Entradas, saídas e esperanças
Com trânsito travado e obra para todo lado, os moradores da região Sul vivem uma espécie de labirinto municipal. A Rua Indianópolis virou um funil e a Rua Carmen Gatti está interditada — sem prazo. Mas nem tudo são cones e desvios: Ricardinho anunciou uma nova ponte ligando a Rua Tigre ao Jardim Cataratas. Seria a ponte da salvação, com verba estadual e projeto pronto. Se sair mesmo do papel, será um golaço de mobilidade urbana. Até lá, a população segue desviando — de buraco de obra, de fila e de promessa política antiga. Mas vale o registro: a visita das autoridades foi bem recebida. E só por isso, já é uma ponte a mais.

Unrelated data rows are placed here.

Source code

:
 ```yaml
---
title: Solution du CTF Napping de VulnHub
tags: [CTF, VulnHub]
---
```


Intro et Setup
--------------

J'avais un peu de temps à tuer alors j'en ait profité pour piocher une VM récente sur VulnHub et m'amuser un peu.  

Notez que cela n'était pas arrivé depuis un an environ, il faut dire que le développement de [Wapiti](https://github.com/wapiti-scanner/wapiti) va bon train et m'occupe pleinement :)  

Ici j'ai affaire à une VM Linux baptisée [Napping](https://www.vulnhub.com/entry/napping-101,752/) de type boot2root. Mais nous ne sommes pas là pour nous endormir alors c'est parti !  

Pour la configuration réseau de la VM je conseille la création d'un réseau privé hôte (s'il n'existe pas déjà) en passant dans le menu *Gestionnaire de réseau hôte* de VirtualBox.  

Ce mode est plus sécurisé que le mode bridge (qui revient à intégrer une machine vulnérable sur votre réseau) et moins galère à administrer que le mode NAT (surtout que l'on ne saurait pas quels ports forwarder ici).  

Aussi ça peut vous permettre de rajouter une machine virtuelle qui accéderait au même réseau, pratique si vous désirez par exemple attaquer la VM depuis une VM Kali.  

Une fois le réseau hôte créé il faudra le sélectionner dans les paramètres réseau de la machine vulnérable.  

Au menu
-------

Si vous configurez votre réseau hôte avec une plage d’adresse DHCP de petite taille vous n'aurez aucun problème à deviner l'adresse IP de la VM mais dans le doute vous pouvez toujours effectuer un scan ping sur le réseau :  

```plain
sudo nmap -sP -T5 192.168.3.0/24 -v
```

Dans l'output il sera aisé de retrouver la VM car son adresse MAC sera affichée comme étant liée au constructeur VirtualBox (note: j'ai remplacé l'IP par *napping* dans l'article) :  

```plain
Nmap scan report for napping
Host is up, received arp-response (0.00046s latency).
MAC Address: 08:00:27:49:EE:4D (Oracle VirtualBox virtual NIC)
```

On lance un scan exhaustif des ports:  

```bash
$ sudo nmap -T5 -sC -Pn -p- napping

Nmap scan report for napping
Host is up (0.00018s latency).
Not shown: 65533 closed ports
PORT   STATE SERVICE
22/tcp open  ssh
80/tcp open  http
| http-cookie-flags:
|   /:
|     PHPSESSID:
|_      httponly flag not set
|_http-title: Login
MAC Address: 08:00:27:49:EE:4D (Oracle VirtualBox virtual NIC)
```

As ideias que brotam da terra
Quando o povo fala, a criatividade transborda. Surgiu até a proposta de pavimentar provisoriamente uma picada que liga a Indianópolis à Rua de Los Amores, caminho que antes servia a outros “amores” — no caso, o transporte clandestino de mercadorias. Também se falou em reabrir logo a Rua Carmen Gatti, que, fechada, virou símbolo de frustração urbana. No fim das contas, o mais bonito foi ver o diálogo. Moradores atentos, propositivos, autoridades dispostas a ouvir. Se tudo virar ação, teremos mais que concreto e asfalto: teremos dignidade pavimentada.
A nova cara da Zona Sul
A região sul de Foz não é só canteiro de obras — é um canteiro de oportunidades. Hotéis, pousadas e mais de 40 unidades de Airbnb recebem turistas do mundo todo. O bairro já ensaia se tornar um polo gastronômico, onde o cardápio é ótimo. A segurança pública é elogiada, mas faltam espaços de lazer, iluminação decente e uma UBS mais equipada. A reunião foi também um espelho: mostrou que o bairro está crescendo mais rápido que a infraestrutura. Mas se os moradores seguirem tão organizados, e os gestores tão presentes, talvez essa parte da cidade vire exemplo — e não apenas desvio.
Turismo em meio-fio
A Zona Sul é uma joia turística ainda em polimento. Com muitas opções de hospedagem, hotéis bem avaliados, serviços de abastecimento, supermercado, farmácia, e, restaurantes de dar água na boca, a região já caiu no gosto de quem chega de longe — mesmo que precise enfrentar a escuridão e os desvios e uma paciência quase espiritual. A duplicação da Avenida das Cataratas, prometida como divisor de águas, anda a passos de jabuti burocrático. Enquanto isso, turistas fazem malabarismos para não se perder entre placas cobertas de poeira. Se a mobilidade acompanhar o charme da gastronomia, Foz terá ali uma vitrine internacional. A todos uma boa quarta-feira!